From the reports of BleepingComputer, the University Hospital of New Jersey was attacked by a ransomware group called SunCrypt, which had stolen sensitive data and encrypted the systems of the hospital in early September. Later, to their demand of not leaking the stolen files, the hospital has paid a ransom of 61.9 Bitcoins ($672,744) to the ransomware operators and received stolen data and the decryptor.
New Jersey University Hospital Surrendered
Though some ransomware operators like Maze, CLOP, DoppelPaymer, etc have agreed not to target medical facilities amidst this pandemic, SunCrypt operators have no such considerations. The ransomware operators have attacked the University Hospital of New Jersey in Newark, New Jersey in early September, and encrypted all their systems.
They had also stolen unencrypted data before encrypting the systems, making it a prime weapon to force victims to pay the ransom.
According to BleepingComputer, the New Jersey University Hospital has contacted the ransomware operators via the dark web portal and negotiated the ransom from earlier $1.7 million to $672,744, since they said it’s negotiable.
Thus, they’ve agreed to pay the required ransom of $672,744 (in terms of 61.9 Bitcoins) on September 19th to the ransomware operator, in order to prevent them from leaking the data. They have earlier posted an archive about 48,000 files having the sensitive data and warned about leaking the rest if not paid.

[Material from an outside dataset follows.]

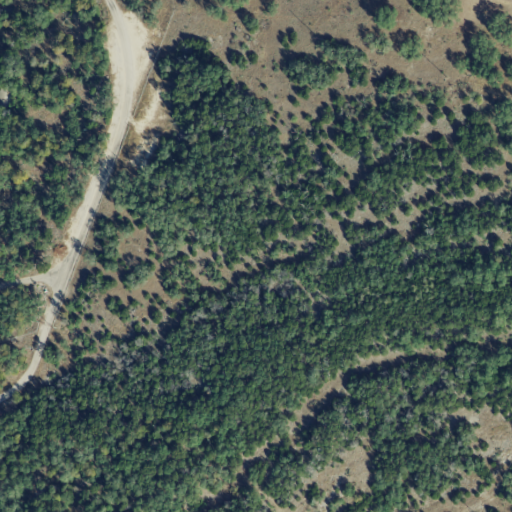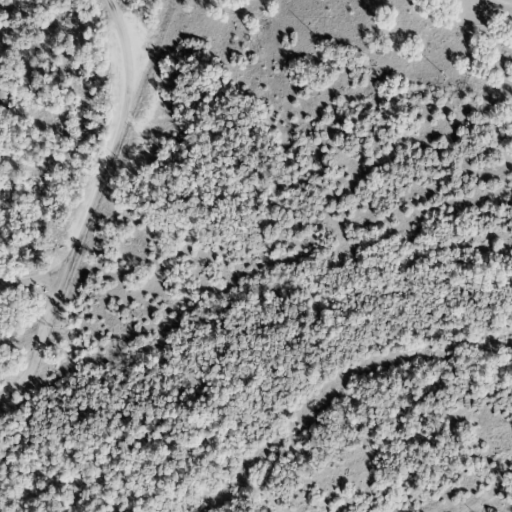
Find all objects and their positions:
road: (88, 203)
road: (30, 283)
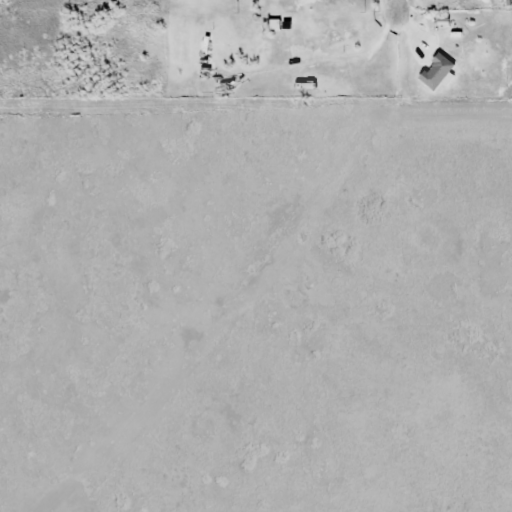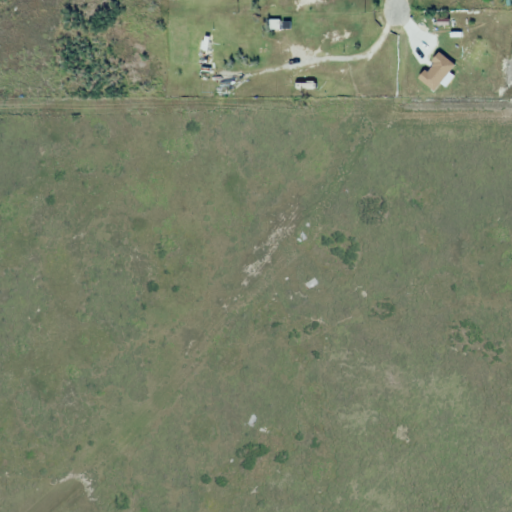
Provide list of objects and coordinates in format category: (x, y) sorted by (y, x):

Though there’s no information about what kind of data they had stolen, they claimed about having 240GB of patient data like their DOB, ID scans, illness type, and Social Security Numbers. After paying the ransom, the operators have given the “decryptor, all stolen data, a security report, and an agreement not to disclose any stolen data or attack UHNJ again.”
From the security report they had given, it’s found that an employee of the hospital had fallen to a phishing email, who has given his credentials to the network. This eventually let attackers gain access to the hospital’s Citrix servers and compromise their workstations.